Good Friday is the most solemn of days, which depicts the suffering of Jesus, from His beating and torture, to the long walk to Calvary (also known as Golgotha, or 'place of the skull'), His crucifixion, and His burial in the tomb.
Scriptures record the death of Jesus at about 3:00 pm. Many churches will hold services at this time, altars shrouded in black. A common service is the 'Stations of the Cross' which may re-enact the steps Jesus took to the cross via readings and reflection. Communion is usually not held, and Good Friday is a day of deep mourning, grief, and somberness.
On Holy Saturday, services like the Easter Vigil may be held after sundown.
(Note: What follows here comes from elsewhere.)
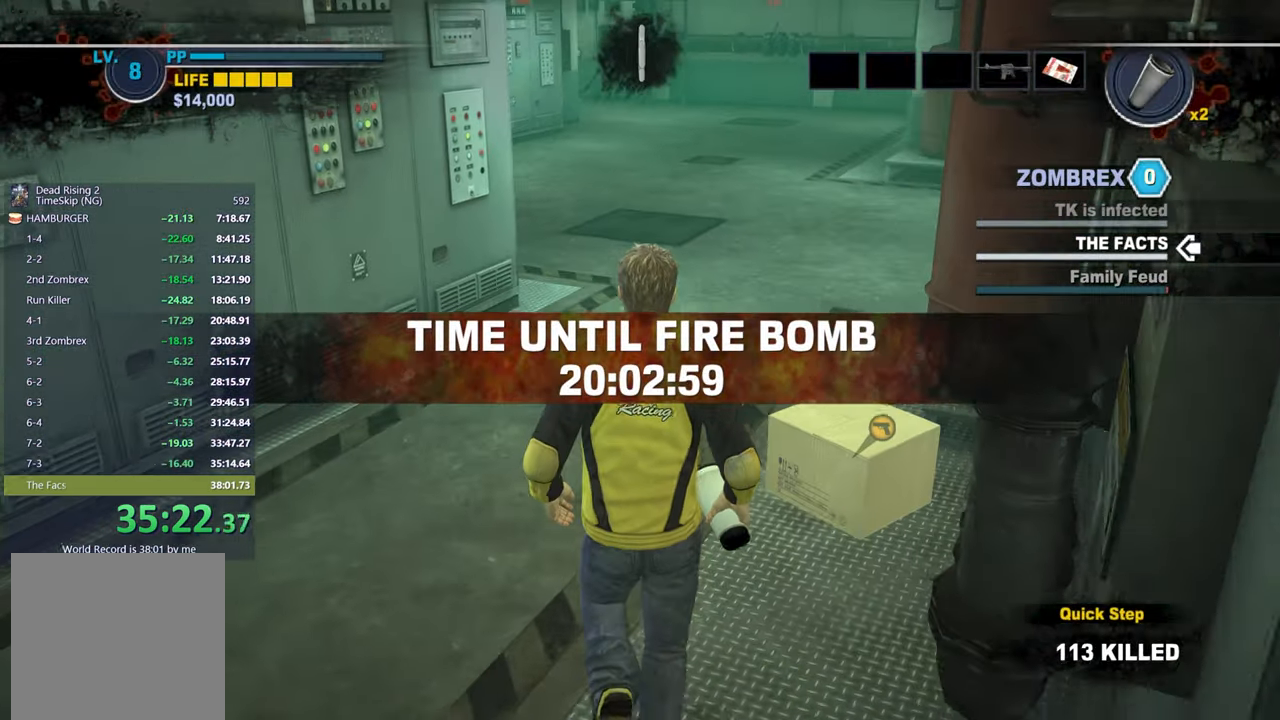
{"buttons": [], "left_stick": "up", "right_stick": "center", "events": []}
Scripture verses and meditations are utilized so that Christians can contemplate the darkness of a world without a future and without hope apart from God and his grace.
On Easter Sunday, which celebrates the resurrection of Jesus, churches around the world celebrate with altars dressed in white, lilies, songs of praise, the ringing of bells, and much joy.
Although the many denominations celebrate in slightly different ways and families, who generally gather for an Easter meal afterwards, develop their own traditions, the acknowledgement of Jesus' death and resurrection to provide life and a bridge to God for all men remains a common denominator in the season of Lent and its journey to Easter.
The Alternative Press wishes all Christians observing Holy Week a blessed Easter.